Non è chiaro cosa sia successo, ossia perché il pezzo abbia ricevuto prima l’approvazione per la pubblicazione – forse doveva contenere un messaggio? – e perché poi sia arrivato l’ordine di ritirare l’analisi severa cinese sul conto dell’ex vice-premier italiano. Forse c’entra il primo passo deciso dal Conte 2, ossia l’uso dei poteri speciali su alcune delle notifiche presentate da Fastweb, Linkem, Tim, Vodafone e Wind in relazione ai contratti di fornitura stipulati con fornitori di tecnologia 5G, tra i quali figurano anche le cinesi Huawei e Zte?

Oggi l’ambasciata – diffondendo l’augurio del ministro Wang di ieri – è sembrata impegnata a recuperare terreno, pensando anche al futuro. Ma ha anche parlato di reciprocità, ossia una sorta di richiamo a potenziali ritorsioni, per il business in Cina, se Roma prende decisioni troppo dure sulle gare cinesi in corso in Italia.

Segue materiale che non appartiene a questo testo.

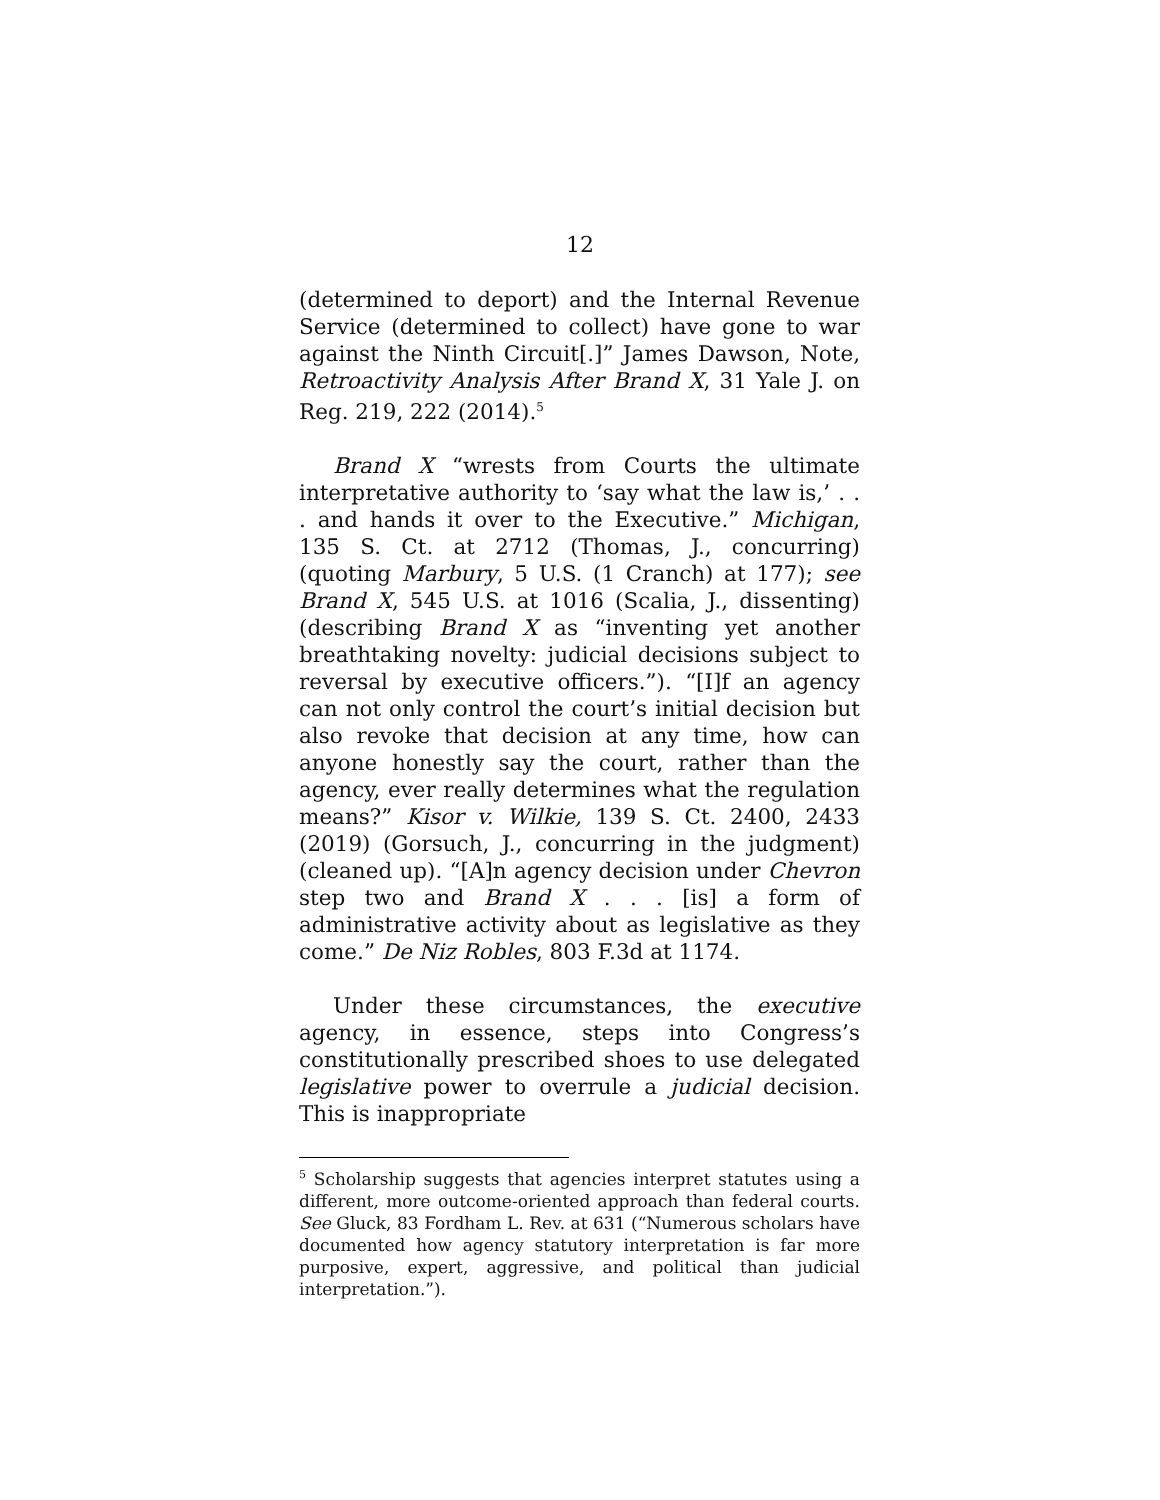12
(determined to deport) and the Internal Revenue Service (determined to collect) have gone to war against the Ninth Circuit[.]” James Dawson, Note, Retroactivity Analysis After Brand X, 31 Yale J. on Reg. 219, 222 (2014).<sup>5</sup>
Brand X “wrests from Courts the ultimate interpretative authority to ‘say what the law is,’ . . . and hands it over to the Executive.” Michigan, 135 S. Ct. at 2712 (Thomas, J., concurring) (quoting Marbury, 5 U.S. (1 Cranch) at 177); see Brand X, 545 U.S. at 1016 (Scalia, J., dissenting) (describing Brand X as “inventing yet another breathtaking novelty: judicial decisions subject to reversal by executive officers.”). “[I]f an agency can not only control the court’s initial decision but also revoke that decision at any time, how can anyone honestly say the court, rather than the agency, ever really determines what the regulation means?” Kisor v. Wilkie, 139 S. Ct. 2400, 2433 (2019) (Gorsuch, J., concurring in the judgment) (cleaned up). “[A]n agency decision under Chevron step two and Brand X . . . [is] a form of administrative activity about as legislative as they come.” De Niz Robles, 803 F.3d at 1174.
Under these circumstances, the executive agency, in essence, steps into Congress’s constitutionally prescribed shoes to use delegated legislative power to overrule a judicial decision. This is inappropriate
<sup>5</sup> Scholarship suggests that agencies interpret statutes using a different, more outcome-oriented approach than federal courts. See Gluck, 83 Fordham L. Rev. at 631 (“Numerous scholars have documented how agency statutory interpretation is far more purposive, expert, aggressive, and political than judicial interpretation.”).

L’impulso per applicare l’esercizio dei poteri speciali su Huawei e Zte è partito proprio dal MiSE, che nel Conte 2 è guidato al collega di partito grillino Stefano Patuanelli, ma prima era sotto le direttive di Di Maio ed è stato il centro di comando per l’adesione italiana alla Belt & Road Initiative, l’infrastruttura geopolitica con cui Pechino intende collegarsi all’Europa.

Non solo: con Di Maio e con il suo sottosegretario leghista, il vero china-man italiano, il MiSE aveva creato la Task Force Cina, centro dialogo con Pechino un po’ spennacchiato e con incedere lento e burocraticizzato. Non solo, il partito guidato da Di Maio aveva aperto le porte della Camera a Huawei, ospitando il gigante delle telco cinese a eventi di gala in cui il soft power si sovrapponeva tosto con la penetrazione politica e gli appalti pubblici.

Il cuore del contatto tra Pechino e Roma è stato a Via Veneto, proprio davanti alla diplomazia americana di Villa Taverna. Un collegamento che ha un profondo valore politico per i cinesi e che è stato molto criticato da Europa e Stati Uniti. La Cina ha interesse a mantenere aperto il contatto con l’Italia, ma probabilmente vuole anche mettere sotto pressione alcune degli elementi del nuovo governo, a cominciare da Di Maio, che guidava la parte di governo gialloverde più aperta verso il Dragone.

Intanto esce una voce dalla Farnesina: fonti fanno sapere al giornalista Francesco Maselli che Ettore Sequi, attuale ambasciatore a Pechino, sarà il nuovo capo di gabinetto del ministro degli Esteri. Sequi è uno degli uomini che più ha lavorato per l’adesione italiana alla Nuova Via della Seta. Possibile che alla Farnesina resti anche il sottosegretario Manlio Di Stefano, considerato il china-man del M5S (due mesi fa, in visita, a Hong Kong, derubricò le proteste storiche a questione di ordine pubblico senza prendere nessuna posizione sulla situazione generale che ha mosso migliaia di manifestanti contro la cinesizzazione dell’ex colonia britannica).